In terms of housing, Joe Goode, CEO of American Strategies, told the Planning Commission that 40 percent say housing affordability is a “fairly big” (20 percent) to “very big problem” (20 percent). But he noted that people were less concerned with housing availability – with 25 percent perceiving availability to be a “fairly big” (10 percent) to “very big problem” (15 percent), which he attributed to people not properly understanding supply and demand economics.

“In their head they see the for sale signs, they see the rent signs, they see the developments going up,” Goode said. “So they're not necessarily equating availability with cost. So folks aren't really perceiving the availability problem as much as they are the affordability problem.”

Residents who were the most concerned about housing affordability were primarily non-college educated women with an income below $75,000 who have lived in Fauquier less than 10 years. Women over 50 who make below $75,000 were also the most concerned about housing availability.

Nearly one in three residents (36 percent) – the majority of whom are over the age of 50 – said they believe residential growth is happening too fast in Fauquier.

Goode noted in his presentation the polling they did shows housing availability is especially slim for younger people, people with low incomes and older people with special needs.

More than a third of residents (36 percent) say their monthly housing costs are a strain on their budget, the majority of whom are younger people between 18-34 making below $75,000.

According to the US Census Bureau, as of 2020, the median gross rent in Fauquier was $1,353 dollars and median mortgage was $2,313.

As a consequence, Goode said about a fifth of residents (22 percent) are thinking about moving out of the county because they are “financially strained.”

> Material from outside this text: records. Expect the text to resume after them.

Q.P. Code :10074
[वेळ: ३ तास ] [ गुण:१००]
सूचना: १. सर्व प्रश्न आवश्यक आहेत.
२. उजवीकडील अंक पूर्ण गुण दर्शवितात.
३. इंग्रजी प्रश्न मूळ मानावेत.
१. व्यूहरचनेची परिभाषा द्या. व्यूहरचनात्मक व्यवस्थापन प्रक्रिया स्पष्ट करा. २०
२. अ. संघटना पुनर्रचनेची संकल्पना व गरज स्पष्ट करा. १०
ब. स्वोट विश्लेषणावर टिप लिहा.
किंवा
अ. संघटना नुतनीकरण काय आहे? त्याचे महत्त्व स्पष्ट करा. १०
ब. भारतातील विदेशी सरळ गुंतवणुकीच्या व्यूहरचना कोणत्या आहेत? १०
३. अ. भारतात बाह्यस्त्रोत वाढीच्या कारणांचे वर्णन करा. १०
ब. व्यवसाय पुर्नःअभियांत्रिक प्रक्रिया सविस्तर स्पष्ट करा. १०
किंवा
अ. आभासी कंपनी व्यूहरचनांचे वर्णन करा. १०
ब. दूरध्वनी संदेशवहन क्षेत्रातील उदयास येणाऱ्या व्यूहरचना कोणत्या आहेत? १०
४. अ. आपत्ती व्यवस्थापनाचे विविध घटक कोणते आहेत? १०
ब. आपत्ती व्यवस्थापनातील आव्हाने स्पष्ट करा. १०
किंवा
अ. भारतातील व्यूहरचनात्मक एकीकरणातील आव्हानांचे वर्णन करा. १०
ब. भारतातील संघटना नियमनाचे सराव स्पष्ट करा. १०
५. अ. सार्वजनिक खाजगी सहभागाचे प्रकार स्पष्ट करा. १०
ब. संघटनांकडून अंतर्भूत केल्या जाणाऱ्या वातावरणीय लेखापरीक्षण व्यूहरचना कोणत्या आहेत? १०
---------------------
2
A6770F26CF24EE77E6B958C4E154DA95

“You've got about 36% [of Fauquier residents] who say just what they pay in housing, we're not talking about groceries, we're not talking about utilities and everything else … is either a significant strain or a slight strain,” he said.

Goode said his organization also polled people about their thoughts on different policy solutions. But most policies received “lukewarm support.”

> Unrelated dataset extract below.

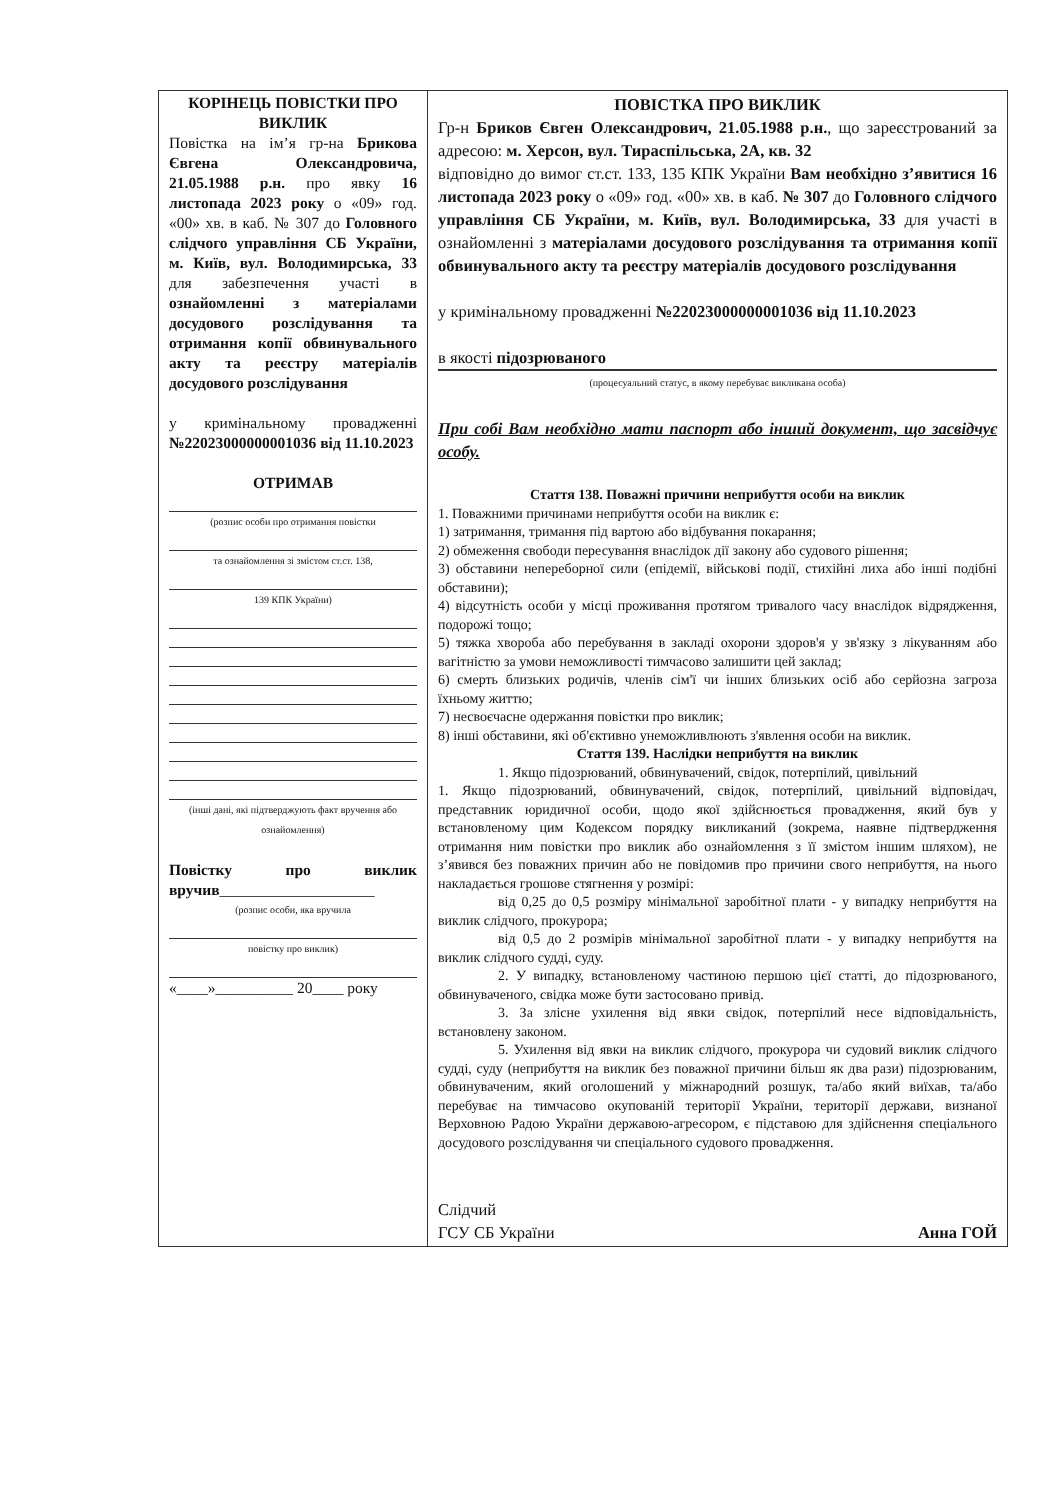| КОРІНЕЦЬ ПОВІСТКИ ПРО ВИКЛИК Повістка на ім’я гр-на Брикова Євгена Олександровича, 21.05.1988 р.н. про явку 16 листопада 2023 року о «09» год. «00» хв. в каб. № 307 до Головного слідчого управління СБ України, м. Київ, вул. Володимирська, 33 для забезпечення участі в ознайомленні з матеріалами досудового розслідування та отримання копії обвинувального акту та реєстру матеріалів досудового розслідування у кримінальному провадженні №22023000000001036 від 11.10.2023 ОТРИМАВ (розпис особи про отримання повістки та ознайомлення зі змістом ст.ст. 138, 139 КПК України) (інші дані, які підтверджують факт вручення або ознайомлення) Повістку про виклик вручив ____________________ (розпис особи, яка вручила повістку про виклик) «____»__________ 20____ року | ПОВІСТКА ПРО ВИКЛИК Гр-н Бриков Євген Олександрович, 21.05.1988 р.н. , що зареєстрований за адресою: м. Херсон, вул. Тираспільська, 2А, кв. 32 відповідно до вимог ст.ст. 133, 135 КПК України Вам необхідно з’явитися 16 листопада 2023 року о «09» год. «00» хв. в каб. № 307 до Головного слідчого управління СБ України, м. Київ, вул. Володимирська, 33 для участі в ознайомленні з матеріалами досудового розслідування та отримання копії обвинувального акту та реєстру матеріалів досудового розслідування у кримінальному провадженні №22023000000001036 від 11.10.2023 в якості підозрюваного (процесуальний статус, в якому перебуває викликана особа) При собі Вам необхідно мати паспорт або інший документ, що засвідчує особу. Стаття 138. Поважні причини неприбуття особи на виклик 1. Поважними причинами неприбуття особи на виклик є: 1) затримання, тримання під вартою або відбування покарання; 2) обмеження свободи пересування внаслідок дії закону або судового рішення; 3) обставини непереборної сили (епідемії, військові події, стихійні лиха або інші подібні обставини); 4) відсутність особи у місці проживання протягом тривалого часу внаслідок відрядження, подорожі тощо; 5) тяжка хвороба або перебування в закладі охорони здоров'я у зв'язку з лікуванням або вагітністю за умови неможливості тимчасово залишити цей заклад; 6) смерть близьких родичів, членів сім'ї чи інших близьких осіб або серйозна загроза їхньому життю; 7) несвоєчасне одержання повістки про виклик; 8) інші обставини, які об'єктивно унеможливлюють з'явлення особи на виклик. Стаття 139. Наслідки неприбуття на виклик 1. Якщо підозрюваний, обвинувачений, свідок, потерпілий, цивільний 1. Якщо підозрюваний, обвинувачений, свідок, потерпілий, цивільний відповідач, представник юридичної особи, щодо якої здійснюється провадження, який був у встановленому цим Кодексом порядку викликаний (зокрема, наявне підтвердження отримання ним повістки про виклик або ознайомлення з її змістом іншим шляхом), не з’явився без поважних причин або не повідомив про причини свого неприбуття, на нього накладається грошове стягнення у розмірі: від 0,25 до 0,5 розміру мінімальної заробітної плати - у випадку неприбуття на виклик слідчого, прокурора; від 0,5 до 2 розмірів мінімальної заробітної плати - у випадку неприбуття на виклик слідчого судді, суду. 2. У випадку, встановленому частиною першою цієї статті, до підозрюваного, обвинуваченого, свідка може бути застосовано привід. 3. За злісне ухилення від явки свідок, потерпілий несе відповідальність, встановлену законом. 5. Ухилення від явки на виклик слідчого, прокурора чи судовий виклик слідчого судді, суду (неприбуття на виклик без поважної причини більш як два рази) підозрюваним, обвинуваченим, який оголошений у міжнародний розшук, та/або який виїхав, та/або перебуває на тимчасово окупованій території України, території держави, визнаної Верховною Радою України державою-агресором, є підставою для здійснення спеціального досудового розслідування чи спеціального судового провадження. Слідчий ГСУ СБ України Анна ГОЙ |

-63 percent of residents would like the county to require developers to set-aside a certain number of units as below-market price housing.

-52 percent were open to reduced regulations and permitting fees on buildings to encourage more affordable housing options.

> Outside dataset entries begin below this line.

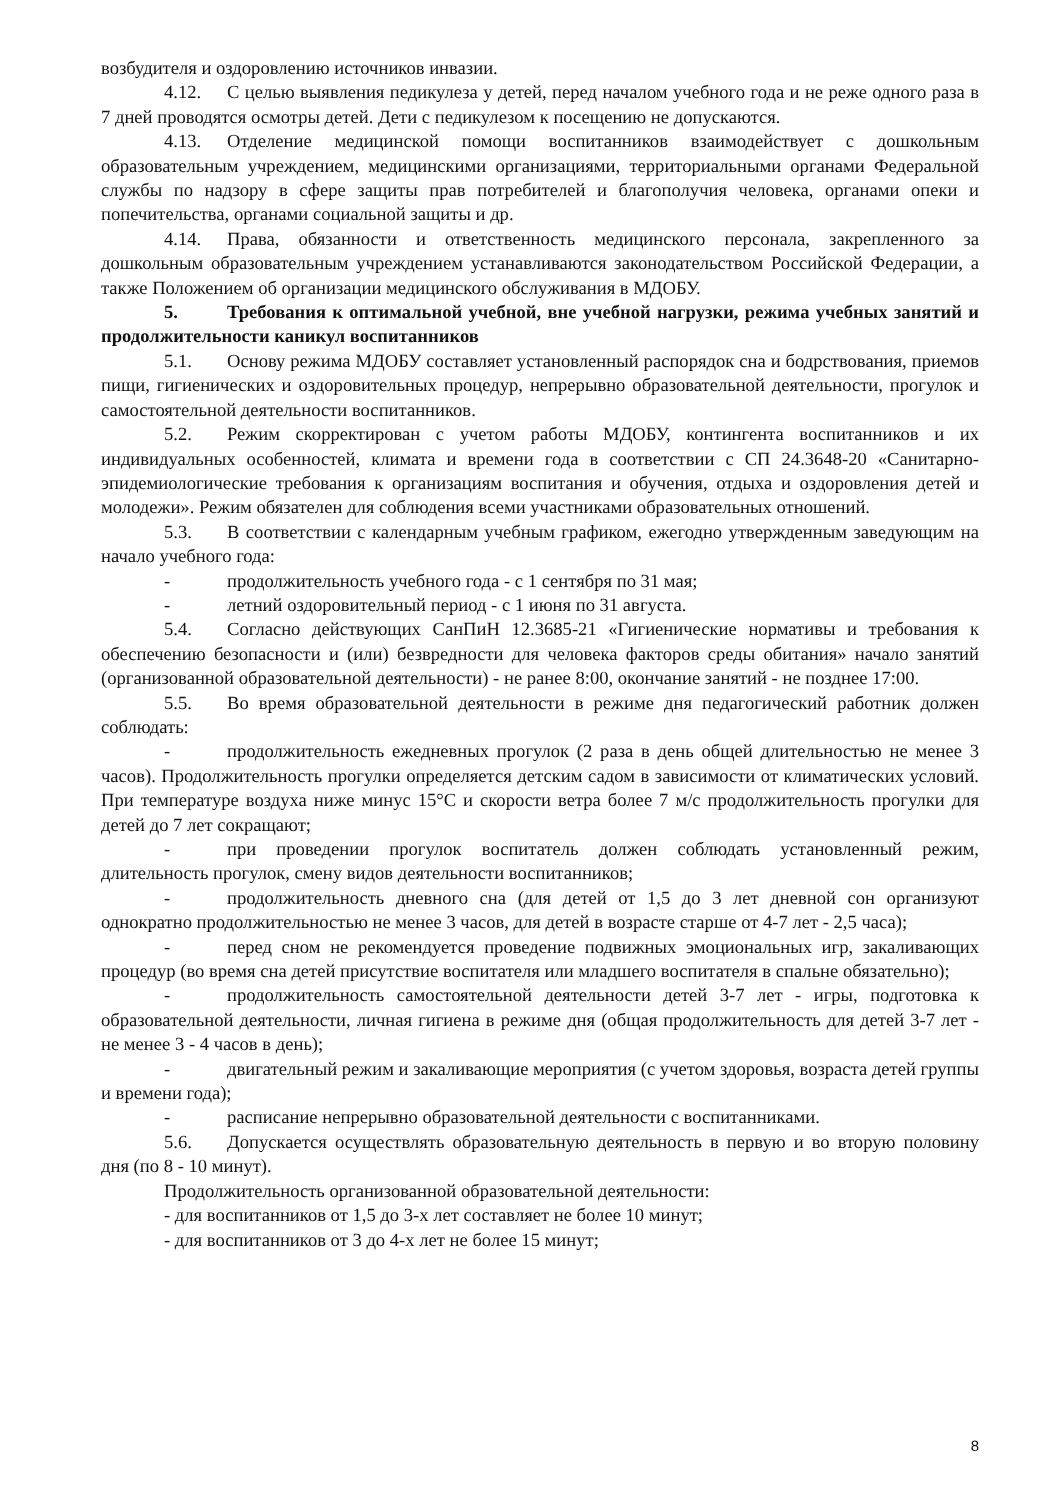возбудителя и оздоровлению источников инвазии.
4.12. С целью выявления педикулеза у детей, перед началом учебного года и не реже одного раза в 7 дней проводятся осмотры детей. Дети с педикулезом к посещению не допускаются.
4.13. Отделение медицинской помощи воспитанников взаимодействует с дошкольным образовательным учреждением, медицинскими организациями, территориальными органами Федеральной службы по надзору в сфере защиты прав потребителей и благополучия человека, органами опеки и попечительства, органами социальной защиты и др.
4.14. Права, обязанности и ответственность медицинского персонала, закрепленного за дошкольным образовательным учреждением устанавливаются законодательством Российской Федерации, а также Положением об организации медицинского обслуживания в МДОБУ.
5. Требования к оптимальной учебной, вне учебной нагрузки, режима учебных занятий и продолжительности каникул воспитанников
5.1. Основу режима МДОБУ составляет установленный распорядок сна и бодрствования, приемов пищи, гигиенических и оздоровительных процедур, непрерывно образовательной деятельности, прогулок и самостоятельной деятельности воспитанников.
5.2. Режим скорректирован с учетом работы МДОБУ, контингента воспитанников и их индивидуальных особенностей, климата и времени года в соответствии с СП 24.3648-20 «Санитарно-эпидемиологические требования к организациям воспитания и обучения, отдыха и оздоровления детей и молодежи». Режим обязателен для соблюдения всеми участниками образовательных отношений.
5.3. В соответствии с календарным учебным графиком, ежегодно утвержденным заведующим на начало учебного года:
- продолжительность учебного года - с 1 сентября по 31 мая;
- летний оздоровительный период - с 1 июня по 31 августа.
5.4. Согласно действующих СанПиН 12.3685-21 «Гигиенические нормативы и требования к обеспечению безопасности и (или) безвредности для человека факторов среды обитания» начало занятий (организованной образовательной деятельности) - не ранее 8:00, окончание занятий - не позднее 17:00.
5.5. Во время образовательной деятельности в режиме дня педагогический работник должен соблюдать:
- продолжительность ежедневных прогулок (2 раза в день общей длительностью не менее 3 часов). Продолжительность прогулки определяется детским садом в зависимости от климатических условий. При температуре воздуха ниже минус 15°С и скорости ветра более 7 м/с продолжительность прогулки для детей до 7 лет сокращают;
- при проведении прогулок воспитатель должен соблюдать установленный режим, длительность прогулок, смену видов деятельности воспитанников;
- продолжительность дневного сна (для детей от 1,5 до 3 лет дневной сон организуют однократно продолжительностью не менее 3 часов, для детей в возрасте старше от 4-7 лет - 2,5 часа);
- перед сном не рекомендуется проведение подвижных эмоциональных игр, закаливающих процедур (во время сна детей присутствие воспитателя или младшего воспитателя в спальне обязательно);
- продолжительность самостоятельной деятельности детей 3-7 лет - игры, подготовка к образовательной деятельности, личная гигиена в режиме дня (общая продолжительность для детей 3-7 лет - не менее 3 - 4 часов в день);
- двигательный режим и закаливающие мероприятия (с учетом здоровья, возраста детей группы и времени года);
- расписание непрерывно образовательной деятельности с воспитанниками.
5.6. Допускается осуществлять образовательную деятельность в первую и во вторую половину дня (по 8 - 10 минут).
Продолжительность организованной образовательной деятельности:
- для воспитанников от 1,5 до 3-х лет составляет не более 10 минут;
- для воспитанников от 3 до 4-х лет не более 15 минут;
8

-51 percent supported tax breaks for developers who build below market rate housing.

-54 percent were opposed to changing zoning laws to make it easier to build multi-family homes, such as townhomes and duplexes.

-63 percent were against a small increase in property tax rate to generate more revenue which would go toward an affordable housing trust fund.

At the end of the presentation, Planning Commission Chair Adrienne Garreau of Scott District told Greater Piedmont REALTORS and American Strategies she wished they had included in their survey whether the public were hesitant for more affordable housing to be built in the county.

“Because ultimately that's really what we run into here,” she said. “I mean, that is a very common response that we get here. And so we are somewhat in a predicament in terms of figuring out where it would go where you don't get that response.”

“At the same time that isolates people who are in that category, folks who want the lower costs, so it's tough,” Garreau added. “It's really the conundrum that we're facing more than anything else.”

Goode noted that what might help is the county educating the public on some of the proposed solutions.

“There’s a lot of educating, I think, to do here to explain how these types of proposals would work and what that would mean in practice to people day in and day out,” Goode said.

“I think that as you educate people, you might be able to bump some of those numbers up because all [these residents] are thinking is whether somebody's gonna put a big apartment building next to my house,” he added.